On another site, someone asked about proving that
$$ \int_{0}^{1} \frac{\ln^{n}x}{(1-x)^{m}} \, dx = (-1)^{n+m-1} \frac{n!}{(m-1)!} \sum_{j=1}^{m-1} (-1)^{j} s (m-1,j) \zeta(n+1-j), \tag{1} $$
where $n, m \in \mathbb{N}$, $n \ge m$, $m \ge 2$, and $s(m-1,j)$ are the Stirling numbers of the first kind.
My attempt at proving $(1)$:
$$ \begin{align}\int_{0}^{1} \frac{\ln^{n}x}{(1-x)^{m}} \, dx &= \frac{1}{(m-1)!} \int_{0}^{1} \ln^{n} x \sum_{k=m-1}^{\infty} k(k-1) \cdots (k-m+2) \ x^{k-m+1} \ dx \\ &= \frac{1}{(m-1)!} \sum_{k=m-1}^{\infty} k(k-1) \cdots (k-m+2) \int_{0}^{1} x^{k-m+1} \ln^{n} x \, dx \\ &= \frac{1}{(m-1)!} \sum_{k=m-1}^{\infty} k(k-1) \cdots (k-m+2) \frac{(-1)^{n} n!}{(k-m+2)^{n+1}}\\ &= \frac{1}{(m-1)!} \sum_{k=m-1}^{\infty} \sum_{j=0}^{m-1} s(m-1,j) \ k^{j} \ \frac{(-1)^{n} n!}{(k-m+2)^{n+1}} \\ &= (-1)^{n} \frac{n!}{(m-1)!} \sum_{j=0}^{m-1} s(m-1,j) \sum_{k=m-1}^{\infty} \frac{k^{j}}{(k-m+2)^{n+1}} \end{align} $$
But I don't quite see how the last line is equivalent to the right side of $(1)$. (Wolfram Alpha does say they are equivalent for at least a few particular values of $m$ and $n$.)

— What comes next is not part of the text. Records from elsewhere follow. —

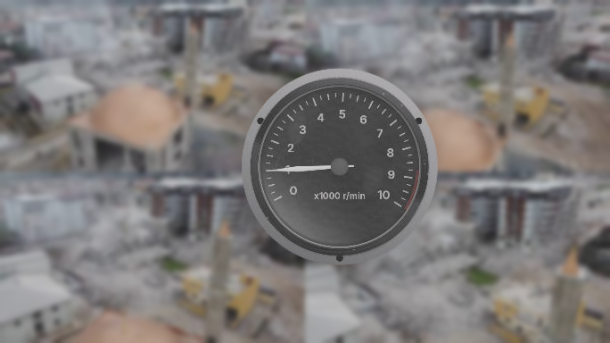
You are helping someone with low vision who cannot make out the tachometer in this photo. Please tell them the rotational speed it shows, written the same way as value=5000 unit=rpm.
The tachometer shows value=1000 unit=rpm
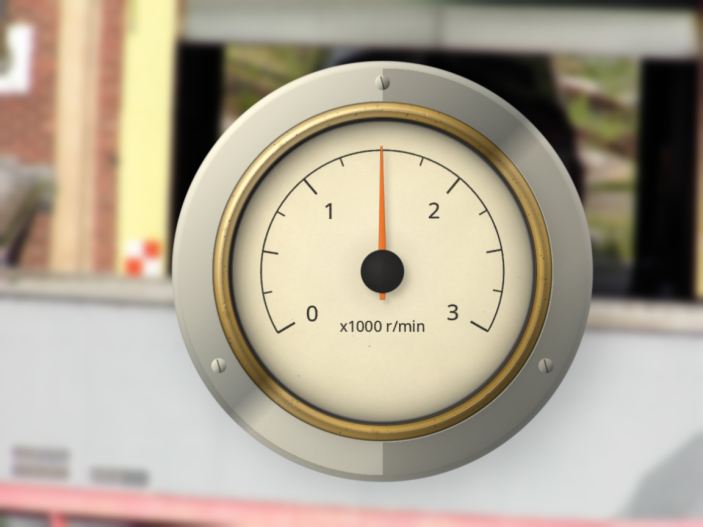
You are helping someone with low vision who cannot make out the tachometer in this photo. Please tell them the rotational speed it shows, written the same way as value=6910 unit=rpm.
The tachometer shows value=1500 unit=rpm
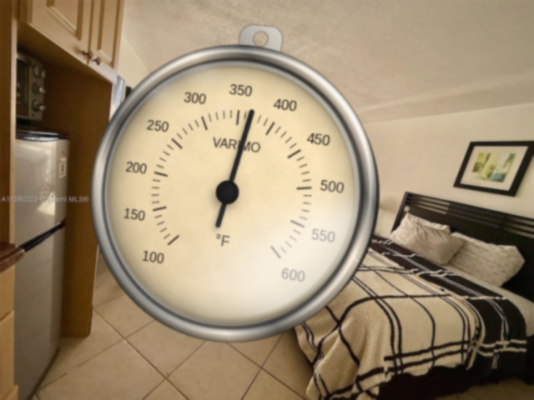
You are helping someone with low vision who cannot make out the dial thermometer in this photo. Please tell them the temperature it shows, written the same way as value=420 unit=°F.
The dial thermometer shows value=370 unit=°F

Substitute $x=e^{-t}$ and get that the integral is equal to
$$(-1)^n \int_0^{\infty} dt \, e^{-t} \frac{t^n}{(1-e^{-t})^m} $$
Now use the expansion
$$(1-y)^{-m} = \sum_{k=0}^{\infty} \binom{m+k-1}{k} y^k$$
and reverse the order of summation and integration to get
$$\sum_{k=0}^{\infty} \binom{m+k-1}{k} \int_0^{\infty} dt \, t^n \, e^{-(k+1) t}$$
I then get as the value of the integral:
$$\int_0^1 dx \, \frac{\ln^n{x}}{(1-x)^m} = (-1)^n\, n!\, \sum_{k=0}^{\infty} \binom{m+k-1}{k} \frac{1}{(k+1)^{n+1}}$$
Note that when $m=0$, the sum reduces to $1$; every term in the sum save that at $k=0$ is zero.
Note also that this sum gives you the ability to express the integral in terms of a Riemann zeta function for various values of $m$, which will provide the Stirling coefficients.